*What you have to do*: Retype the data that follows with no alterations, please.

*Dataset extract*:
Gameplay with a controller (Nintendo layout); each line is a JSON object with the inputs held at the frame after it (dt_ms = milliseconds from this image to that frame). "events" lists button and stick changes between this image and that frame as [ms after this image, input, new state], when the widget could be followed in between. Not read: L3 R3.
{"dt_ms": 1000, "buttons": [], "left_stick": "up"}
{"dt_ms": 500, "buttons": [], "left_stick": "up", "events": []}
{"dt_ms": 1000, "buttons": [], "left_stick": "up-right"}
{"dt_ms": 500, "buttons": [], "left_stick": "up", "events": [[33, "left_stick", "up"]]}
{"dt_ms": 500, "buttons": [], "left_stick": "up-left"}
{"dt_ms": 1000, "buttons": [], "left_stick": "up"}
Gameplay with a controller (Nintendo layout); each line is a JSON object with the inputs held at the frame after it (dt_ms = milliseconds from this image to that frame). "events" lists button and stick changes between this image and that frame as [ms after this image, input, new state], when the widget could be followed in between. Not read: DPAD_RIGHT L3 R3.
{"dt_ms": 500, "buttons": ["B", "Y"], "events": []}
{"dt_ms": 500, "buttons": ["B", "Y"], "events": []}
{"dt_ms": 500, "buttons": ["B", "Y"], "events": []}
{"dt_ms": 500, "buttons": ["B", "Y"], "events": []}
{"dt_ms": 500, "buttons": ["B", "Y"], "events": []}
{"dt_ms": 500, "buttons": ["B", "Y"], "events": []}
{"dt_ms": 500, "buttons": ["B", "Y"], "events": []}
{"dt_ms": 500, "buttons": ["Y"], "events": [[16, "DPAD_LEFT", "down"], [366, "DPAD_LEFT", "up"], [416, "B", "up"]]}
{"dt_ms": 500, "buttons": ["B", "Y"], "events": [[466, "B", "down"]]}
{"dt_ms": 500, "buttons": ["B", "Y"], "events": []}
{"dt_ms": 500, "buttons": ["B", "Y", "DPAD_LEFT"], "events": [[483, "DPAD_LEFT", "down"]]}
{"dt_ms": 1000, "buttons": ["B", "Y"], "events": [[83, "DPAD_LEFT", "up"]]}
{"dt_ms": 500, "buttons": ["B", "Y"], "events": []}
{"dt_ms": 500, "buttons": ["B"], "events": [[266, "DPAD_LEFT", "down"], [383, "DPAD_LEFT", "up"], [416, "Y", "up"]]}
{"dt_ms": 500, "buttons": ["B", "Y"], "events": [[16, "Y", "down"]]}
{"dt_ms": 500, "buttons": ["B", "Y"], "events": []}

*Written answer*:
Gameplay with a controller (Nintendo layout); each line is a JSON object with the inputs held at the frame after it (dt_ms = milliseconds from this image to that frame). "events" lists button and stick changes between this image and that frame as [ms after this image, input, new state], when the widget could be followed in between. Not read: L3 R3.
{"dt_ms": 1000, "buttons": [], "left_stick": "up"}
{"dt_ms": 500, "buttons": [], "left_stick": "up", "events": []}
{"dt_ms": 1000, "buttons": [], "left_stick": "up-right"}
{"dt_ms": 500, "buttons": [], "left_stick": "up", "events": [[33, "left_stick", "up"]]}
{"dt_ms": 500, "buttons": [], "left_stick": "up-left"}
{"dt_ms": 1000, "buttons": [], "left_stick": "up"}
Gameplay with a controller (Nintendo layout); each line is a JSON object with the inputs held at the frame after it (dt_ms = milliseconds from this image to that frame). "events" lists button and stick changes between this image and that frame as [ms after this image, input, new state], when the widget could be followed in between. Not read: DPAD_RIGHT L3 R3.
{"dt_ms": 500, "buttons": ["B", "Y"], "events": []}
{"dt_ms": 500, "buttons": ["B", "Y"], "events": []}
{"dt_ms": 500, "buttons": ["B", "Y"], "events": []}
{"dt_ms": 500, "buttons": ["B", "Y"], "events": []}
{"dt_ms": 500, "buttons": ["B", "Y"], "events": []}
{"dt_ms": 500, "buttons": ["B", "Y"], "events": []}
{"dt_ms": 500, "buttons": ["B", "Y"], "events": []}
{"dt_ms": 500, "buttons": ["Y"], "events": [[16, "DPAD_LEFT", "down"], [366, "DPAD_LEFT", "up"], [416, "B", "up"]]}
{"dt_ms": 500, "buttons": ["B", "Y"], "events": [[466, "B", "down"]]}
{"dt_ms": 500, "buttons": ["B", "Y"], "events": []}
{"dt_ms": 500, "buttons": ["B", "Y", "DPAD_LEFT"], "events": [[483, "DPAD_LEFT", "down"]]}
{"dt_ms": 1000, "buttons": ["B", "Y"], "events": [[83, "DPAD_LEFT", "up"]]}
{"dt_ms": 500, "buttons": ["B", "Y"], "events": []}
{"dt_ms": 500, "buttons": ["B"], "events": [[266, "DPAD_LEFT", "down"], [383, "DPAD_LEFT", "up"], [416, "Y", "up"]]}
{"dt_ms": 500, "buttons": ["B", "Y"], "events": [[16, "Y", "down"]]}
{"dt_ms": 500, "buttons": ["B", "Y"], "events": []}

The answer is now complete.